WORLD VIEW: Political engagement by citizens of the European Union with its decisions and deliberations needs to be encouraged if the EU is to become a more legitimate and functional system of governing. How this should best be achieved is an abiding problem. It has once again arisen in acute form with Tony Blair's decision last week to hold a referendum on the constitutional treaty, now it looks like being agreed under the Irish presidency in June, writes Paul Gillespie
There is a paradox here. Just as citizens want the EU to do more in selected spheres such as foreign policy, security and home affairs, economic coordination and environment, they say they distrust it more. This is part of a wider problem of citizen disengagement from politics - in fact voters distrust national governments much more than EU institutions, according to Eurobarometer polls.
The two factors are related in that national politicians are very reluctant to concede real democratic legitimacy to the EU, even in agreed areas.
Democratic accountability stays at national level, even as sovereignty and decision-making are increasingly pooled. Politicians still play a game of welcoming EU decisions they like and blaming Brussels for those they dislike, even when they have in fact been fully involved with such decisions.
This reinforces the national setting and obscures how much has been transferred to pooled decision-making. A mutual sense of powerlessness develops, in which citizens feel they have increasingly less purchase over decisions and politicians appear increasingly the same to voters. This is partly because they too have less purchase on decisions - even though the overwhelming proportion of public spending remains at national level.
We badly need to invent a new politics which can address these changes. At European level there is a deficit of politics as well as of democracy. Unless choice and difference are offered to voters they are unlikely to make connections or feel a greater sense of ownership for transnational institutions.
In another paradox, the forthcoming European Parliament elections are likely to be fought more on national than European issues - even though the parliament is a winner in the draft constitutional treaty. Many more issues will be decided there jointly with the Council of Ministers if it is adopted.

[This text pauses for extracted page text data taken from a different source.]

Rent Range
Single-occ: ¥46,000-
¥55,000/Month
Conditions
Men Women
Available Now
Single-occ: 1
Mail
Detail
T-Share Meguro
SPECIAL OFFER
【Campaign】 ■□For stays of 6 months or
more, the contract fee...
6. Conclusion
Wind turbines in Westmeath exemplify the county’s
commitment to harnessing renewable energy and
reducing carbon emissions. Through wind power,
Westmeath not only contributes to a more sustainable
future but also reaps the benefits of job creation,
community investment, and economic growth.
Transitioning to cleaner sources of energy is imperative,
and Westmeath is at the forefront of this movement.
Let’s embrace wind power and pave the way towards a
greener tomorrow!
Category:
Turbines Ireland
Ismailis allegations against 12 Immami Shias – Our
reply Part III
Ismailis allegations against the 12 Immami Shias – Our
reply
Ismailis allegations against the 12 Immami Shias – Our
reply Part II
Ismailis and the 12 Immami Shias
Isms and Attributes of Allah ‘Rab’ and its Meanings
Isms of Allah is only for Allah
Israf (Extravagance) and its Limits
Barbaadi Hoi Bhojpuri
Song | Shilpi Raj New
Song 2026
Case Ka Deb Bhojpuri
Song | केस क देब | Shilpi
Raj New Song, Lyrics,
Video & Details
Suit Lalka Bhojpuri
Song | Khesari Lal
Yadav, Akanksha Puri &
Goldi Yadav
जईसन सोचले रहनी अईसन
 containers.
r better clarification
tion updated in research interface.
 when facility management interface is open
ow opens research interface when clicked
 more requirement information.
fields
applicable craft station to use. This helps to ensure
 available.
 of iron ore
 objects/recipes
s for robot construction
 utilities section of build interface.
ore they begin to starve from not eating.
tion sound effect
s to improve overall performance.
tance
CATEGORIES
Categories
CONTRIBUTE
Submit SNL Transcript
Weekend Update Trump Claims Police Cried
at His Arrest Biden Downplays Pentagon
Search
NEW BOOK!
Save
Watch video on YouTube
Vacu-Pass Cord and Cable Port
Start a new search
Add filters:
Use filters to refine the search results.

MEPs complain justifiably that their work receives too little attention at national parliamentary or media levels (but often receive more at local and regional ones). They compare this to the intense international lobbying machine applied to their work, much of it at committee level in the parliament. A good example last week was its decision to refer the Commission's agreement with the US on passenger names to the European Court of Justice to determine whether it breaches the EU's data protection legislation.
The trouble with the European Parliament elections is that voters do not make the connection between voting for individual candidates and distinctive policy outcomes. The European party groups are still too underdeveloped to dominate national elections campaigns. Neither do they put forward their preferred candidates for the office of Commission President, so that the election results would affect the majority political preferences throughout the EU.
Political leaders of the 25 member-states will choose their nominee to head the Commission in the light of the results; but this falls well short of normal political accountability.
It would nevertheless be a great mistake to write off the EP elections as irrelevant. They come at an important time for the EU, when it must adapt its structures through the constitutional treaty to a much bigger membership and an increasingly important international role.
Political change on this scale happens relatively slowly and in response to gradually felt accretion of power and influence.
The political disconnection between national parliaments and EU business has also been marked. It is partly addressed by a clause in the draft treaty allowing parliaments to block Commission initiatives within a specified time if they interfere with "subsidiarity", the right to make decisions at a lower level.
Part of the invention of a new politics will involve national parliaments and their specialist committees monitoring EU business more effectively. This has been happening in many member-states, Ireland included. The experience here with the two Nice referendums and the response to them is watched with great interest by other member-states, including the 10 newcomers. If electorates are engaged and interests mobilised, political involvement and awareness increases.
Referendums play their part in this process. So far Ireland, Denmark, Luxembourg and now the United Kingdom are to hold one on the constitutional treaty, if it is agreed. Spain, Portugal, Belgium and the Netherlands are considering it, as is the Czech Republic and several other of the newcomers.
The French government is put in a difficult position by Blair's decision, fearful of as close a vote as they had on the Maastricht Treaty in 1992, but politically more confident of carrying it now. If President Chirac does decide to hold one, it could become entangled with French attitudes towards Turkey's EU application and the role of Muslim minorities in France.
Many political leaders regard referendums as a populist device easily manipulated by authoritarian governments. But a constitutional treaty refounding the EU on a new legal basis has a more powerful case for being put directly to the people. In that case the looming ratification crisis for the treaty suddenly looks much larger than the question of whether it will be agreed. Much cynical speculation goes into the likely timing of national referendums. Will the UK one be held before the Dutch one, for example, and will the Irish one be held when others have had the chance to vote it down? This raises the question of whether it would not be better to hold referendums on the same day throughout the EU, or in some other way to unify the decision, so that a genuine cross-national debate could be encouraged. That would optimise citizen involvement, as the Commission said last week; but national leaderships do not find it acceptable.